Startups Die of Suicide, Not Murder
It’s a great saying in Silicon Valley. “Startups Die of Suicide, Not Murder.” I tell this to my startup founders who pay too much attention to what competitors are doing. Most startups i’ve seen end up dying due to their own bad decisions or actions (or inaction), not from something a competitor did.
Don’t get me wrong, you should be aware of what competitors are doing as you differentiate by counter-positioning against them. But i would argue you are better off spending your time disproportionately on what your customers are doing or saying. Then you build your business around serving them versus following what your competition is doing.
I also think that most markets end up being so much bigger than people think. This is because of how fast technology is infiltrating every single aspect of life. In a massive growing market, there will be 3-4 dominant companies in this sector. There are very few “winner take all” markets these days. I believe Zero-Sum competitions do exist but mainly in the old industrial world. Technology in theory is more about abundance. It is also just healthier to think this way in life anyways.

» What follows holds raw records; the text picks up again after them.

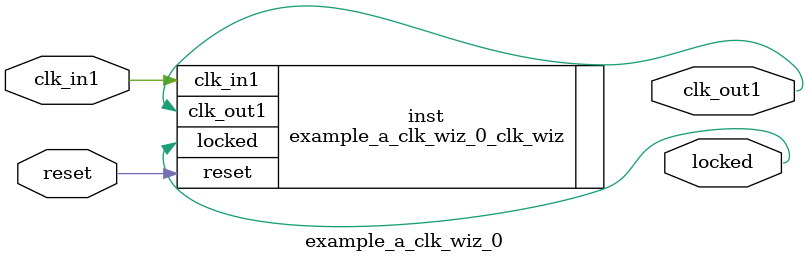
<source format=v>


`timescale 1ps/1ps

(* CORE_GENERATION_INFO = "example_a_clk_wiz_0,clk_wiz_v6_0_13_0_0,{component_name=example_a_clk_wiz_0,use_phase_alignment=true,use_min_o_jitter=false,use_max_i_jitter=false,use_dyn_phase_shift=false,use_inclk_switchover=false,use_dyn_reconfig=false,enable_axi=0,feedback_source=FDBK_AUTO,PRIMITIVE=MMCM,num_out_clk=1,clkin1_period=10.000,clkin2_period=10.000,use_power_down=false,use_reset=true,use_locked=true,use_inclk_stopped=false,feedback_type=SINGLE,CLOCK_MGR_TYPE=NA,manual_override=false}" *)

module example_a_clk_wiz_0 
 (
  // Clock out ports
  output        clk_out1,
  // Status and control signals
  input         reset,
  output        locked,
 // Clock in ports
  input         clk_in1
 );

  example_a_clk_wiz_0_clk_wiz inst
  (
  // Clock out ports  
  .clk_out1(clk_out1),
  // Status and control signals               
  .reset(reset), 
  .locked(locked),
 // Clock in ports
  .clk_in1(clk_in1)
  );

endmodule

</source>
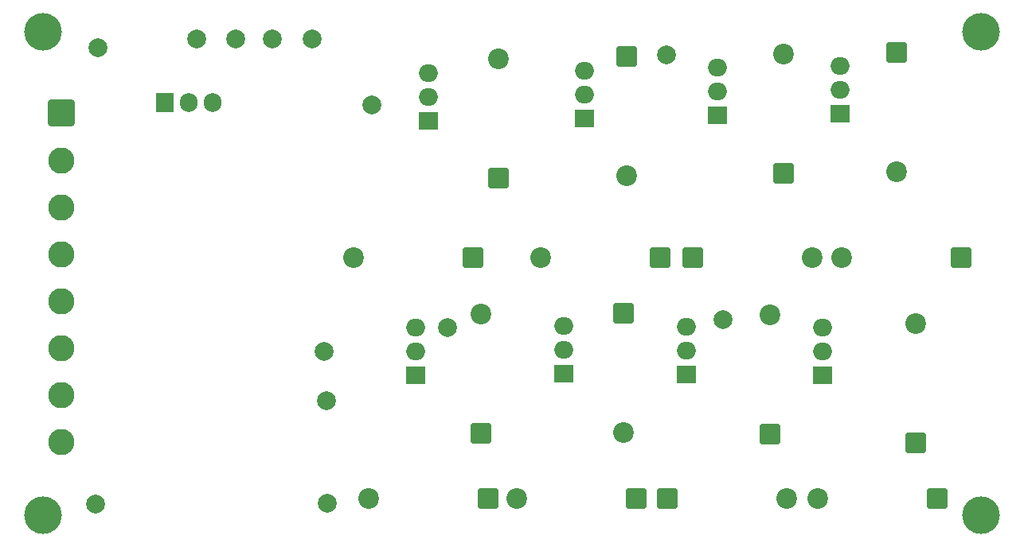
<source format=gbs>
%TF.GenerationSoftware,KiCad,Pcbnew,9.0.2*%
%TF.CreationDate,2025-12-17T22:35:22-05:00*%
%TF.ProjectId,motor-driver,6d6f746f-722d-4647-9269-7665722e6b69,rev?*%
%TF.SameCoordinates,Original*%
%TF.FileFunction,Soldermask,Bot*%
%TF.FilePolarity,Negative*%
%FSLAX46Y46*%
G04 Gerber Fmt 4.6, Leading zero omitted, Abs format (unit mm)*
G04 Created by KiCad (PCBNEW 9.0.2) date 2025-12-17 22:35:22*
%MOMM*%
%LPD*%
G01*
G04 APERTURE LIST*
G04 Aperture macros list*
%AMRoundRect*
0 Rectangle with rounded corners*
0 $1 Rounding radius*
0 $2 $3 $4 $5 $6 $7 $8 $9 X,Y pos of 4 corners*
0 Add a 4 corners polygon primitive as box body*
4,1,4,$2,$3,$4,$5,$6,$7,$8,$9,$2,$3,0*
0 Add four circle primitives for the rounded corners*
1,1,$1+$1,$2,$3*
1,1,$1+$1,$4,$5*
1,1,$1+$1,$6,$7*
1,1,$1+$1,$8,$9*
0 Add four rect primitives between the rounded corners*
20,1,$1+$1,$2,$3,$4,$5,0*
20,1,$1+$1,$4,$5,$6,$7,0*
20,1,$1+$1,$6,$7,$8,$9,0*
20,1,$1+$1,$8,$9,$2,$3,0*%
G04 Aperture macros list end*
%ADD10C,2.000000*%
%ADD11R,2.000000X1.905000*%
%ADD12O,2.000000X1.905000*%
%ADD13RoundRect,0.249999X-0.850001X0.850001X-0.850001X-0.850001X0.850001X-0.850001X0.850001X0.850001X0*%
%ADD14C,2.200000*%
%ADD15C,4.000000*%
%ADD16RoundRect,0.249999X0.850001X0.850001X-0.850001X0.850001X-0.850001X-0.850001X0.850001X-0.850001X0*%
%ADD17RoundRect,0.249999X-0.850001X-0.850001X0.850001X-0.850001X0.850001X0.850001X-0.850001X0.850001X0*%
%ADD18RoundRect,0.249999X0.850001X-0.850001X0.850001X0.850001X-0.850001X0.850001X-0.850001X-0.850001X0*%
%ADD19R,1.905000X2.000000*%
%ADD20O,1.905000X2.000000*%
%ADD21RoundRect,0.250001X-1.149999X1.149999X-1.149999X-1.149999X1.149999X-1.149999X1.149999X1.149999X0*%
%ADD22C,2.800000*%
G04 APERTURE END LIST*
D10*
%TO.C,TP9*%
X77150000Y-80505000D03*
%TD*%
D11*
%TO.C,Q8*%
X130125000Y-83020000D03*
D12*
X130125000Y-80480000D03*
X130125000Y-77940000D03*
%TD*%
D10*
%TO.C,TP11*%
X82175000Y-54205000D03*
%TD*%
%TO.C,TP7*%
X75850000Y-47205000D03*
%TD*%
D13*
%TO.C,D10*%
X108925000Y-76440000D03*
D14*
X108925000Y-89140000D03*
%TD*%
D15*
%TO.C,TP16*%
X146975000Y-97905000D03*
%TD*%
D16*
%TO.C,D18*%
X110275000Y-96140000D03*
D14*
X97575000Y-96140000D03*
%TD*%
D17*
%TO.C,D20*%
X113575000Y-96140000D03*
D14*
X126275000Y-96140000D03*
%TD*%
D15*
%TO.C,TP18*%
X146975000Y-46405000D03*
%TD*%
%TO.C,TP15*%
X47250000Y-46405000D03*
%TD*%
D18*
%TO.C,D9*%
X93825000Y-89200000D03*
D14*
X93825000Y-76500000D03*
%TD*%
D19*
%TO.C,U3*%
X60210000Y-53955000D03*
D20*
X62750000Y-53955000D03*
X65290000Y-53955000D03*
%TD*%
D16*
%TO.C,D15*%
X94575000Y-96100000D03*
D14*
X81875000Y-96100000D03*
%TD*%
D18*
%TO.C,D11*%
X124525000Y-89240000D03*
D14*
X124525000Y-76540000D03*
%TD*%
D10*
%TO.C,TP1*%
X77350000Y-85705000D03*
%TD*%
%TO.C,TP8*%
X77450000Y-96605000D03*
%TD*%
D18*
%TO.C,D8*%
X125975000Y-61505000D03*
D14*
X125975000Y-48805000D03*
%TD*%
D10*
%TO.C,TP12*%
X113550000Y-48905000D03*
%TD*%
D11*
%TO.C,Q2*%
X104825000Y-55645000D03*
D12*
X104825000Y-53105000D03*
X104825000Y-50565000D03*
%TD*%
D17*
%TO.C,D19*%
X116275000Y-70505000D03*
D14*
X128975000Y-70505000D03*
%TD*%
D11*
%TO.C,Q7*%
X115625000Y-82880000D03*
D12*
X115625000Y-80340000D03*
X115625000Y-77800000D03*
%TD*%
D10*
%TO.C,TP6*%
X71650000Y-47205000D03*
%TD*%
D16*
%TO.C,D16*%
X142325000Y-96140000D03*
D14*
X129625000Y-96140000D03*
%TD*%
D18*
%TO.C,D5*%
X95675000Y-62005000D03*
D14*
X95675000Y-49305000D03*
%TD*%
D11*
%TO.C,Q6*%
X102575000Y-82820000D03*
D12*
X102575000Y-80280000D03*
X102575000Y-77740000D03*
%TD*%
D10*
%TO.C,TP14*%
X119525000Y-77040000D03*
%TD*%
D16*
%TO.C,D17*%
X112825000Y-70505000D03*
D14*
X100125000Y-70505000D03*
%TD*%
D21*
%TO.C,J2*%
X49150000Y-55105000D03*
D22*
X49150000Y-60105000D03*
X49150000Y-65105000D03*
X49150000Y-70105000D03*
X49150000Y-75105000D03*
X49150000Y-80105000D03*
X49150000Y-85105000D03*
X49150000Y-90105000D03*
%TD*%
D11*
%TO.C,Q5*%
X86825000Y-82980000D03*
D12*
X86825000Y-80440000D03*
X86825000Y-77900000D03*
%TD*%
D10*
%TO.C,TP3*%
X67750000Y-47205000D03*
%TD*%
%TO.C,TP4*%
X63550000Y-47205000D03*
%TD*%
D15*
%TO.C,TP17*%
X47250000Y-97905000D03*
%TD*%
D11*
%TO.C,Q1*%
X88175000Y-55885000D03*
D12*
X88175000Y-53345000D03*
X88175000Y-50805000D03*
%TD*%
D16*
%TO.C,D13*%
X92925000Y-70505000D03*
D14*
X80225000Y-70505000D03*
%TD*%
D10*
%TO.C,TP10*%
X53050000Y-48105000D03*
%TD*%
D18*
%TO.C,D12*%
X140025000Y-90240000D03*
D14*
X140025000Y-77540000D03*
%TD*%
D13*
%TO.C,D7*%
X137975000Y-48655000D03*
D14*
X137975000Y-61355000D03*
%TD*%
D16*
%TO.C,D14*%
X144825000Y-70505000D03*
D14*
X132125000Y-70505000D03*
%TD*%
D10*
%TO.C,TP2*%
X52850000Y-96705000D03*
%TD*%
D11*
%TO.C,Q3*%
X118975000Y-55345000D03*
D12*
X118975000Y-52805000D03*
X118975000Y-50265000D03*
%TD*%
D11*
%TO.C,Q4*%
X131975000Y-55185000D03*
D12*
X131975000Y-52645000D03*
X131975000Y-50105000D03*
%TD*%
D13*
%TO.C,D6*%
X109275000Y-49055000D03*
D14*
X109275000Y-61755000D03*
%TD*%
D10*
%TO.C,TP13*%
X90225000Y-77900000D03*
%TD*%
M02*

</source>
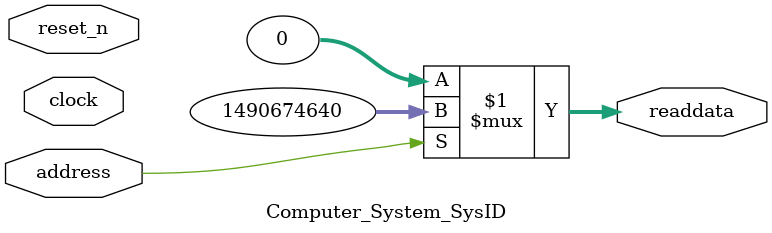
<source format=v>



// synthesis translate_off
`timescale 1ns / 1ps
// synthesis translate_on

// turn off superfluous verilog processor warnings 
// altera message_level Level1 
// altera message_off 10034 10035 10036 10037 10230 10240 10030 

module Computer_System_SysID (
               // inputs:
                address,
                clock,
                reset_n,

               // outputs:
                readdata
             )
;

  output  [ 31: 0] readdata;
  input            address;
  input            clock;
  input            reset_n;

  wire    [ 31: 0] readdata;
  //control_slave, which is an e_avalon_slave
  assign readdata = address ? 1490674640 : 0;

endmodule



</source>
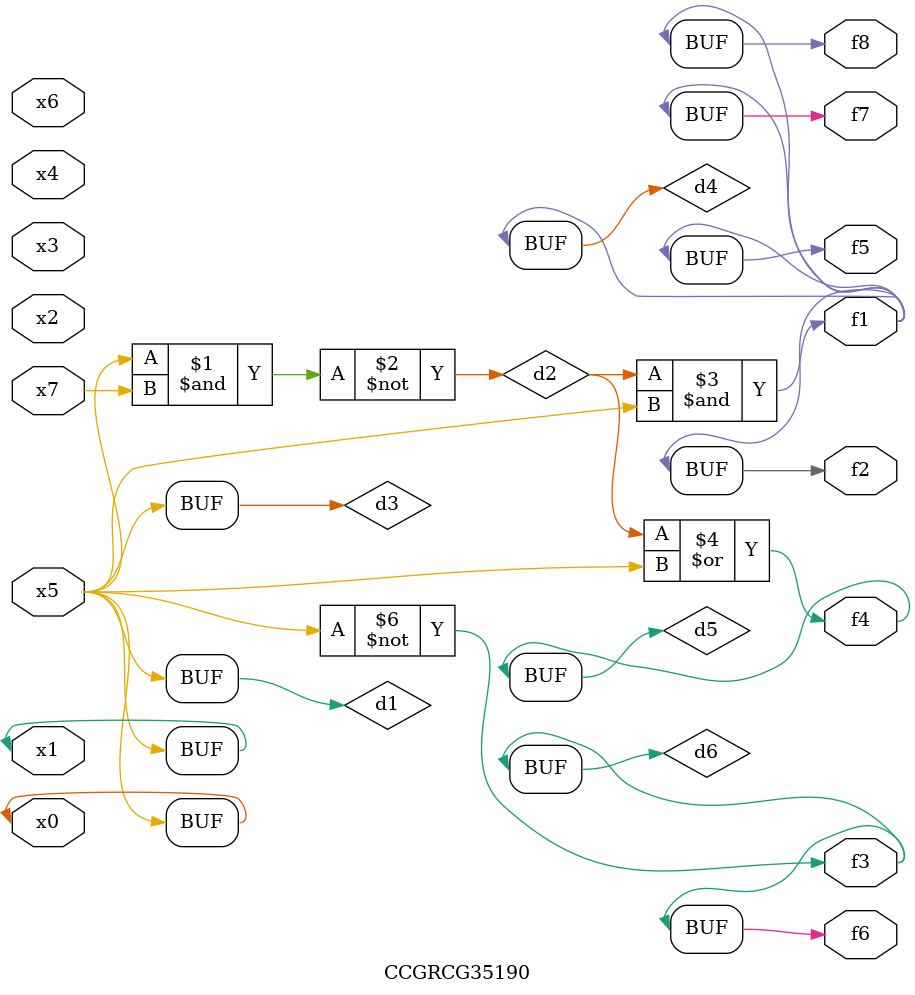
<source format=v>
module CCGRCG35190(
	input x0, x1, x2, x3, x4, x5, x6, x7,
	output f1, f2, f3, f4, f5, f6, f7, f8
);

	wire d1, d2, d3, d4, d5, d6;

	buf (d1, x0, x5);
	nand (d2, x5, x7);
	buf (d3, x0, x1);
	and (d4, d2, d3);
	or (d5, d2, d3);
	nor (d6, d1, d3);
	assign f1 = d4;
	assign f2 = d4;
	assign f3 = d6;
	assign f4 = d5;
	assign f5 = d4;
	assign f6 = d6;
	assign f7 = d4;
	assign f8 = d4;
endmodule

</source>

I will use an example from big Company land as per an interview with Simon Sinek and his experience consulting at both Microsoft during the Ballmer years vs. Apple under Steve Jobs. Microsoft focused on the competition while Apple focused on where they were going & the long game. You could even argue that this attitude is one big reason that Zune lost badly versus the Apple iPod despite being a slightly better made product. Definitely helped that Apple lined up an ecosystem of music labels around them and became a better value proposition to customers versus the limited song catalogue at MSFT Zune.
During my time at 500 Startups, I would always get pinged or pulled aside by anxious portfolio company founders freaking out over a competitor, launching a new product, or raising a lot of money from some top tier investor. I’d just tell them to relax and focus on talking with customers and focusing on the team and building the product. Actually in the majority of the cases, the competitors actions were easily neutralized or ended up going nowhere.
My main point here is that obsessing about competitors is almost always a waste of time and energy. And frankly, is a losing proposition in life generally. Focus on what you have control over: Yourself, your team, and the actions you are taking for the customers in the business you are building.